- [Work required]:
The entries below contain pictures. Write out only the lines from the line with "ring tip: (503, 553)" up to and including the line with "ring pip: (71, 141)", exactly, without them.

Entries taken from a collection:
[Start of Attachment]

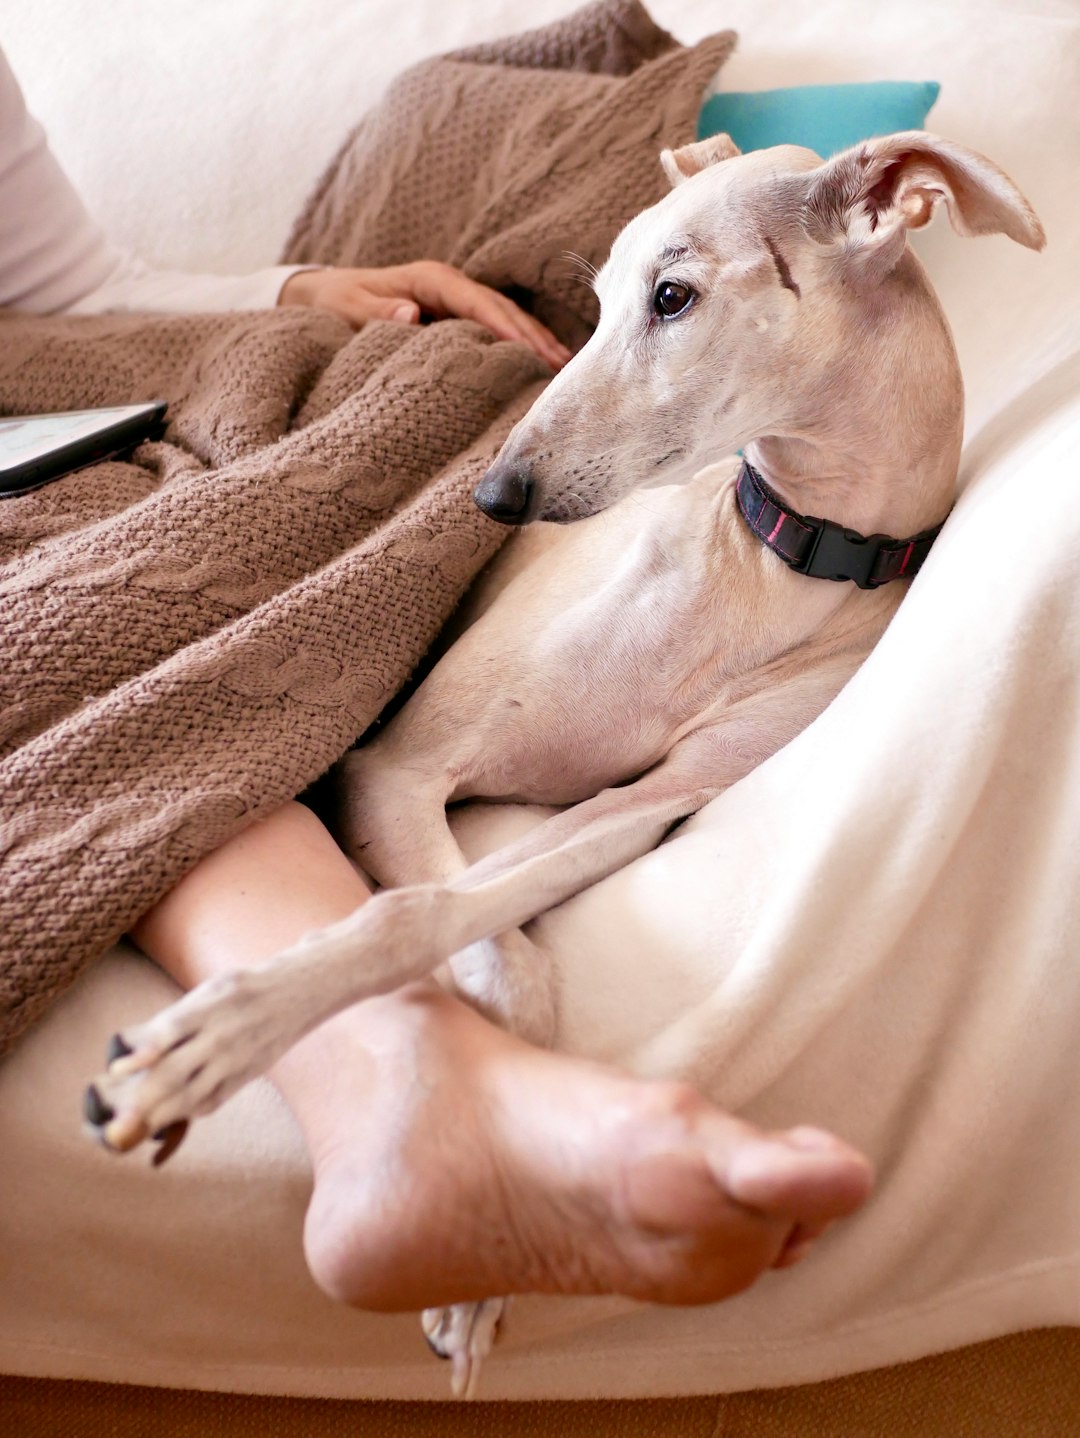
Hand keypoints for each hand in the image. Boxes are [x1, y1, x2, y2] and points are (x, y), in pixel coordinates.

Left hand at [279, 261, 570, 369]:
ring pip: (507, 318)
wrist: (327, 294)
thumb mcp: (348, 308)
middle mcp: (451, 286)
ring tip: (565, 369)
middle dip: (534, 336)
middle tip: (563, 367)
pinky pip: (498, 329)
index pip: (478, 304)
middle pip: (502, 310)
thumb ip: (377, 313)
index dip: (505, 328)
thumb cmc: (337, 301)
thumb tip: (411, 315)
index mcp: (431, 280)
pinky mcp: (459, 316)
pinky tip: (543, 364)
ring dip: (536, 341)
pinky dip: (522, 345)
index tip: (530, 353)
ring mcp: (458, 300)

[End of Attachment]
[Start of Attachment]

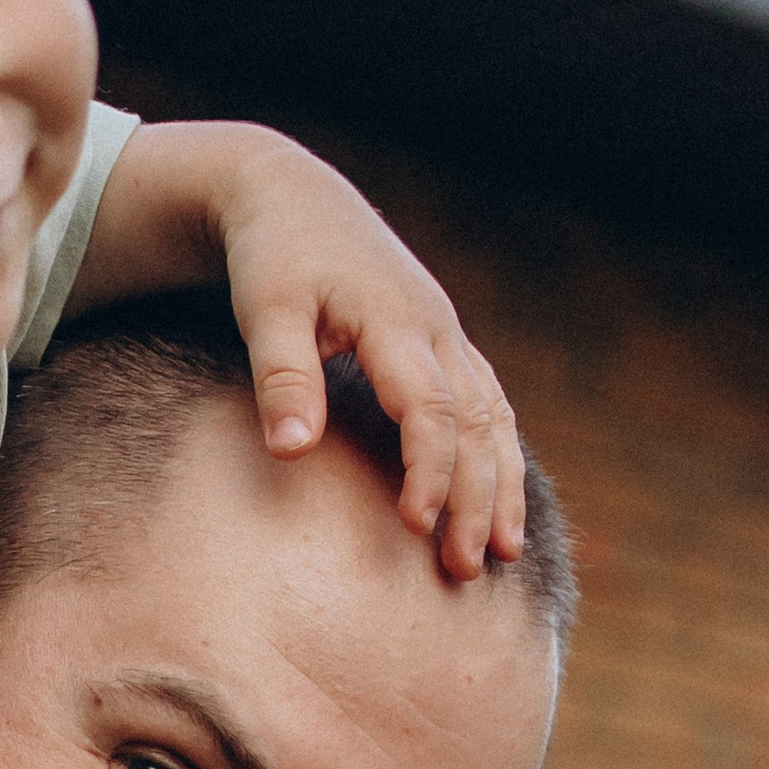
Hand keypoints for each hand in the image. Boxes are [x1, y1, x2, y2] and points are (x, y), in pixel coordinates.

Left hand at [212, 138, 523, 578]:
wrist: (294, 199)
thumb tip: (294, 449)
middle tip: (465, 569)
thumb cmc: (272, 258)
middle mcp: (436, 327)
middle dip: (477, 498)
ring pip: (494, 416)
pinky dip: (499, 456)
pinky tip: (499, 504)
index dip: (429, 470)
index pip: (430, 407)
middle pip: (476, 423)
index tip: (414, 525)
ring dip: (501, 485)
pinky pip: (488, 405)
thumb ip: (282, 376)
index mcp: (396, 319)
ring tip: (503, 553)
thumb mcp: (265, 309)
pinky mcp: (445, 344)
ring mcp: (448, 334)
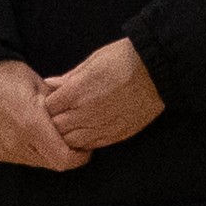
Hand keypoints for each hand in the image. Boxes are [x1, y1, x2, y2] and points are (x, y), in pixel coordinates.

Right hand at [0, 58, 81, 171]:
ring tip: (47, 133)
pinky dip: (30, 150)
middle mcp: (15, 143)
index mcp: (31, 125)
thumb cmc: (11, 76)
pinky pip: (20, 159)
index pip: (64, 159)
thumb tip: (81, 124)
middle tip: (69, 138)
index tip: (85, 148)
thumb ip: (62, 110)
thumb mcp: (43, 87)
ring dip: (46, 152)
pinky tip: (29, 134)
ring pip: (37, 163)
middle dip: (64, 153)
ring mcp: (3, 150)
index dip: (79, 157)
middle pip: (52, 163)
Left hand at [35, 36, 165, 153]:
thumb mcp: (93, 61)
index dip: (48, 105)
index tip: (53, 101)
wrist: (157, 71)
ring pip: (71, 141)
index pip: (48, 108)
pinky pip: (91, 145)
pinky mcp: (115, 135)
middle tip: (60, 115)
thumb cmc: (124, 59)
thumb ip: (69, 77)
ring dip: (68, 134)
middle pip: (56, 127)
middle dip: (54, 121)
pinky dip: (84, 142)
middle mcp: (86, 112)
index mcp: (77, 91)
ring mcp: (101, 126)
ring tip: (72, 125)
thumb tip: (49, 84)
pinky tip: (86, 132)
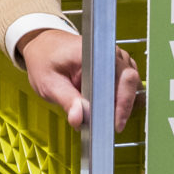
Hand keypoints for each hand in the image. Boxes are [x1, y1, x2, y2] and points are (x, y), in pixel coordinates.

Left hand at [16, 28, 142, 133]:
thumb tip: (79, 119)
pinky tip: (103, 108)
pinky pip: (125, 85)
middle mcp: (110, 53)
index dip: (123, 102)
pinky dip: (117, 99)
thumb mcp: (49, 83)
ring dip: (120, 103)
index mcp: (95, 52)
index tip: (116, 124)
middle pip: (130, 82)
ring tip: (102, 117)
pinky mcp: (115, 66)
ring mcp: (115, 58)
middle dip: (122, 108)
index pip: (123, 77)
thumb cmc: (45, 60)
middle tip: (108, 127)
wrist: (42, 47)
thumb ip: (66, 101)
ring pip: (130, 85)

[End of Attachment]

- [Answer space]:
ring tip: (503, 553)
thumb mcp: (265, 309)
pinky mcp: (445, 344)
ring mcp: (448, 334)
Hand keypoints for each hand in the image. Boxes are [x1, y1, x2, y2] and points are (x, y), in pixel coordinates.

Right hand at [0, 58, 81, 171]:
ring tip: (47, 133)
pinky dip: (30, 150)
middle mcp: (15, 143)
index mcp: (31, 125)
thumb cmc: (11, 76)
pinky pip: (20, 159)
index pip: (64, 159)
thumb tip: (81, 124)
middle tip: (69, 138)
index tip: (85, 148)
thumb ip: (62, 110)
thumb mcp: (43, 87)
ring dip: (46, 152)
pinky tip: (29, 134)
ring pip: (37, 163)
middle dip: (64, 153)
ring mcp: (3, 150)
index dip: (79, 157)
middle pip: (52, 163)
Left hand at [35, 36, 165, 153]:
thumb mcp: (93, 61)
index dip: (48, 105)
index tip: (53, 101)
wrist: (157, 71)
ring pip: (71, 141)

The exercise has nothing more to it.